Figure 9: Necroptosis is involved in human acute oxalate nephropathy.

(a–c) Primary renal human progenitor cells were pretreated with either ZVAD–FMK (10 μM) and Nec-1 (100 μM) or NSA (1 μM) before being exposed to CaOx (1000 μg ml⁻¹), MSU (500 μg ml⁻¹), CPPD (500 μg ml⁻¹) and cystine (500 μg ml⁻¹). Cell viability was assessed by MTT assay (a and b) and cell death was assessed quantifying PI positivity (c) 24 h later. Data are expressed as mean±s.e.m. of three independent experiments.
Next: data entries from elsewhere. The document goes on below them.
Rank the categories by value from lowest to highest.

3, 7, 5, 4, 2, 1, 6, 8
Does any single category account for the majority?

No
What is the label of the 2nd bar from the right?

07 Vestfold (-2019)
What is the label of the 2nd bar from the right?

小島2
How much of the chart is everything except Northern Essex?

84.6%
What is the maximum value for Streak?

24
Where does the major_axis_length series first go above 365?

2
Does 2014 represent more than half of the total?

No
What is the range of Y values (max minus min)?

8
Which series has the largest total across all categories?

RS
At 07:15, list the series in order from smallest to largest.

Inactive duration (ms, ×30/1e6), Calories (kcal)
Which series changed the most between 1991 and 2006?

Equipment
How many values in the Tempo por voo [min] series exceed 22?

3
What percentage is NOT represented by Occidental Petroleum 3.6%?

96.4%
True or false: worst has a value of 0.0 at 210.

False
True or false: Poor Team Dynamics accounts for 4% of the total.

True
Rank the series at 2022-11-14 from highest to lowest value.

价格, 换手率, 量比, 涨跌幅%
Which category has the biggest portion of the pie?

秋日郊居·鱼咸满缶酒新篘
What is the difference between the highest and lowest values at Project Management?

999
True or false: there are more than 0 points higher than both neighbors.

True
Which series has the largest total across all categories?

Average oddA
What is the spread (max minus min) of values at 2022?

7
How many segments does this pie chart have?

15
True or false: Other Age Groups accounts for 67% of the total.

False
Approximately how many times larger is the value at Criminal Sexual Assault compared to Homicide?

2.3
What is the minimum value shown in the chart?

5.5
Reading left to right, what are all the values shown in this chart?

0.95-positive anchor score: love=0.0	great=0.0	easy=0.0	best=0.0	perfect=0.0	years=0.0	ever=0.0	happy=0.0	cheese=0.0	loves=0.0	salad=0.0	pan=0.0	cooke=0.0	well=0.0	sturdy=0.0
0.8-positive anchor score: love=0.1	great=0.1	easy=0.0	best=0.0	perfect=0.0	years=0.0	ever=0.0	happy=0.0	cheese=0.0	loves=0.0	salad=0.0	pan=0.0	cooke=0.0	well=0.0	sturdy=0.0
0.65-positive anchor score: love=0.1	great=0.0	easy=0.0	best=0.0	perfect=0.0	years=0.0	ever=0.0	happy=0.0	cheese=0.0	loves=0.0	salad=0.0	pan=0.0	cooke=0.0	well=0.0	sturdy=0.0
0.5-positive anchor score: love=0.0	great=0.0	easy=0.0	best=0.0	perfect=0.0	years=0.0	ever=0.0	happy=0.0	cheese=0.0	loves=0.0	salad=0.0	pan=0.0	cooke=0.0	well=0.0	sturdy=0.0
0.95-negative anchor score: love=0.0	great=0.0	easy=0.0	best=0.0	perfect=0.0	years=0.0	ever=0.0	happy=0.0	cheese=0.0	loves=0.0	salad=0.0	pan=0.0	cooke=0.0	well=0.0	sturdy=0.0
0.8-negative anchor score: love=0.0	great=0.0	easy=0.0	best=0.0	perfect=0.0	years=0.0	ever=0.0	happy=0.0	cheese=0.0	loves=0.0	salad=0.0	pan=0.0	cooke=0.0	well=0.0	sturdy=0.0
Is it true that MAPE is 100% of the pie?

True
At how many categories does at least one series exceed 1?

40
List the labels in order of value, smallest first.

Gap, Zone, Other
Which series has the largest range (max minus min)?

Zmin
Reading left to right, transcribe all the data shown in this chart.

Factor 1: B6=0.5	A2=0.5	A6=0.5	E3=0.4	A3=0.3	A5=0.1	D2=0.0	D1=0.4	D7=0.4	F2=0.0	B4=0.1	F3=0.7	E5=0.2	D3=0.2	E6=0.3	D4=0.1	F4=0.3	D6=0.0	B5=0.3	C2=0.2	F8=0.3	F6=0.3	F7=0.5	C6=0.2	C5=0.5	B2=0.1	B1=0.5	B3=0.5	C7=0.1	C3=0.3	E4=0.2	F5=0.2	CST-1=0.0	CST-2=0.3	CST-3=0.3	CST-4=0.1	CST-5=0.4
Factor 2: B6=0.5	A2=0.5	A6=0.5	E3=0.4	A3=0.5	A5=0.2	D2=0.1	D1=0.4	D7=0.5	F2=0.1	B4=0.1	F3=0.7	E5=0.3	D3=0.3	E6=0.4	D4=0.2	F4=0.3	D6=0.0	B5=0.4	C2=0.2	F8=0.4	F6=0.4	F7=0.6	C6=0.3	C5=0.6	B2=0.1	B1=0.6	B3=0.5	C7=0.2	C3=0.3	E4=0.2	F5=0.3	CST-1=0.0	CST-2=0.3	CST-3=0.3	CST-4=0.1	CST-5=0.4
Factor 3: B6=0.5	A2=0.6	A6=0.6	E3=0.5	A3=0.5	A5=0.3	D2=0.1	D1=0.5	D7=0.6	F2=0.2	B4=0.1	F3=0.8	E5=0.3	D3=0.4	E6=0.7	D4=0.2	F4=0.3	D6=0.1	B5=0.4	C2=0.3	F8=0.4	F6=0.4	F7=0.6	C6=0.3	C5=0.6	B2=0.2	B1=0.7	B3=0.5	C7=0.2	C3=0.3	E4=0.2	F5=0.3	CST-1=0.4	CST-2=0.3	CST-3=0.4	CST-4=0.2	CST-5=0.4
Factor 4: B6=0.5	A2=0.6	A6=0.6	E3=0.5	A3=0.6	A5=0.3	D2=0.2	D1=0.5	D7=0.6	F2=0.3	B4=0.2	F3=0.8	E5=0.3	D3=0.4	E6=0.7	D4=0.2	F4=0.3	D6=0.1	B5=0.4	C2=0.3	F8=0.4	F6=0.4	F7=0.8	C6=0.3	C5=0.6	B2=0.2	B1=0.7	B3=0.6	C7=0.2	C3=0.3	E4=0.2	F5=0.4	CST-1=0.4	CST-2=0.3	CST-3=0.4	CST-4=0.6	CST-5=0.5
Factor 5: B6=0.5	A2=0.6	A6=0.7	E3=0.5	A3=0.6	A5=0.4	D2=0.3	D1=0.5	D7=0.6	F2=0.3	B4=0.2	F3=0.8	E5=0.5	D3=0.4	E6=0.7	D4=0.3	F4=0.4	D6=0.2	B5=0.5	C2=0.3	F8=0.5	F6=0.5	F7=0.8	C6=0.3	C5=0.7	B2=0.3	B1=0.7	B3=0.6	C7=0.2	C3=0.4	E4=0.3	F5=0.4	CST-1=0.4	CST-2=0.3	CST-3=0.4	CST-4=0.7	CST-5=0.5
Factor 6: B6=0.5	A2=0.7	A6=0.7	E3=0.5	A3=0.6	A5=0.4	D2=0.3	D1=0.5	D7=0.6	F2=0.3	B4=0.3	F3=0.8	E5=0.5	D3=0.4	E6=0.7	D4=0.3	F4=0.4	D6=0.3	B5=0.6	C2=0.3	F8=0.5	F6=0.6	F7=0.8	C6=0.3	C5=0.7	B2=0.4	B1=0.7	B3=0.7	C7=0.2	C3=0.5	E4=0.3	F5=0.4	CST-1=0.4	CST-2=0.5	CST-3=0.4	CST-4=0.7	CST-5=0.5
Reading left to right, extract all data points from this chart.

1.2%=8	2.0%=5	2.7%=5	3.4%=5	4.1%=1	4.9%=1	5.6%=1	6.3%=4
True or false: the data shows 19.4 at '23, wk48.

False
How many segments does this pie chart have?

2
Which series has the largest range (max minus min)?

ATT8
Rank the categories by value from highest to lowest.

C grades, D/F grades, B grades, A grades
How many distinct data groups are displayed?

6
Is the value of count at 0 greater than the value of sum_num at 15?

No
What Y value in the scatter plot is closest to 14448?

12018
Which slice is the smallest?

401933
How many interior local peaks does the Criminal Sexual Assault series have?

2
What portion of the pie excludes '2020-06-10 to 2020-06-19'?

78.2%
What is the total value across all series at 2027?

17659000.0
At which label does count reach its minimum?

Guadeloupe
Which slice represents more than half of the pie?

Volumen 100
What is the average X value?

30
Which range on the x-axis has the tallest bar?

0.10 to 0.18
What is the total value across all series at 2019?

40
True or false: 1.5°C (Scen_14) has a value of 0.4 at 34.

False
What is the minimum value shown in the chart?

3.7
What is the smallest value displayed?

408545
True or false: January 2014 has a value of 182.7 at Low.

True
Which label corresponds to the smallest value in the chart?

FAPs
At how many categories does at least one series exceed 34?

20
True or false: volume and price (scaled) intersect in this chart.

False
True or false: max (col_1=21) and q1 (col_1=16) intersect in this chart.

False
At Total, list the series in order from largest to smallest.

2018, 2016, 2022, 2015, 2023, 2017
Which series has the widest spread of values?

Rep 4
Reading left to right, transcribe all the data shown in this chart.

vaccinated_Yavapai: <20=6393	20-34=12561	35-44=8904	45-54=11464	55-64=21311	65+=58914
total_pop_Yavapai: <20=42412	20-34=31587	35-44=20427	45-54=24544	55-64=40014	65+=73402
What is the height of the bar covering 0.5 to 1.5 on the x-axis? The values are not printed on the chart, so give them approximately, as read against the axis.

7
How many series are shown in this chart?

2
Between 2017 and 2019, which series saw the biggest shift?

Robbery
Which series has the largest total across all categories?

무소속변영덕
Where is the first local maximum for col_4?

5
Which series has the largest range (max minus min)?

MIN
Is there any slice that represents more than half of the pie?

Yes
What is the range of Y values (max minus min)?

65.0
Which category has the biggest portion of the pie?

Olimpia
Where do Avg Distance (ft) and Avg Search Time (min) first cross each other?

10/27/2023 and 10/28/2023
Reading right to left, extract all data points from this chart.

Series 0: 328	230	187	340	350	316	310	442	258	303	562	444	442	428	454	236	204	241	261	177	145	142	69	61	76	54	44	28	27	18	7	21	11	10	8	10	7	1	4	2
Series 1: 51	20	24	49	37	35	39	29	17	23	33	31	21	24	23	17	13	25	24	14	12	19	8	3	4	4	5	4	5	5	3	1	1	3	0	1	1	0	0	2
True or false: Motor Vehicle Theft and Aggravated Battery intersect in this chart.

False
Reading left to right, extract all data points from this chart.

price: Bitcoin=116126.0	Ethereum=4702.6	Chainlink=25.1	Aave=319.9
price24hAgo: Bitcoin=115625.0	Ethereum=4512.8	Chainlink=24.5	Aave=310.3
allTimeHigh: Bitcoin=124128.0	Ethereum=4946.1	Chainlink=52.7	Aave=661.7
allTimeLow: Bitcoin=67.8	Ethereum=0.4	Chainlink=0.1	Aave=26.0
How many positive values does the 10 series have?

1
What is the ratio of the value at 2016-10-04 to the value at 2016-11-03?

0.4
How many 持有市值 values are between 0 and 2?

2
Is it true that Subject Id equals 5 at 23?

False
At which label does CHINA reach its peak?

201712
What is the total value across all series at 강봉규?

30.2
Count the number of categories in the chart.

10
Baseline viability is set as 100%. Data were analysed using Student’s t-test. *P<0.05, **P<0.01, ***P<0.001 either versus vehicle control. (d) Primary renal human progenitor cells were stimulated with different crystals as indicated above for 18 h. The expression of Phospho-mlkl and total mlkl was detected by western blot with β-actin as a loading control. (e) Selective cases of human oxalate crystal-related acute kidney injury were stained with PAS and for TNF-α, TNFR1 and phosphorylated MLKL. Representative images are shown at an original magnification of 1:400. Scale bar, 40 μm. MTT, 3-(4,5-dimethylthiazol-2-yl)-2,5-diphenyltetrazolium bromide; PAS, periodic acid-Schiff; PI, prodidium iodide.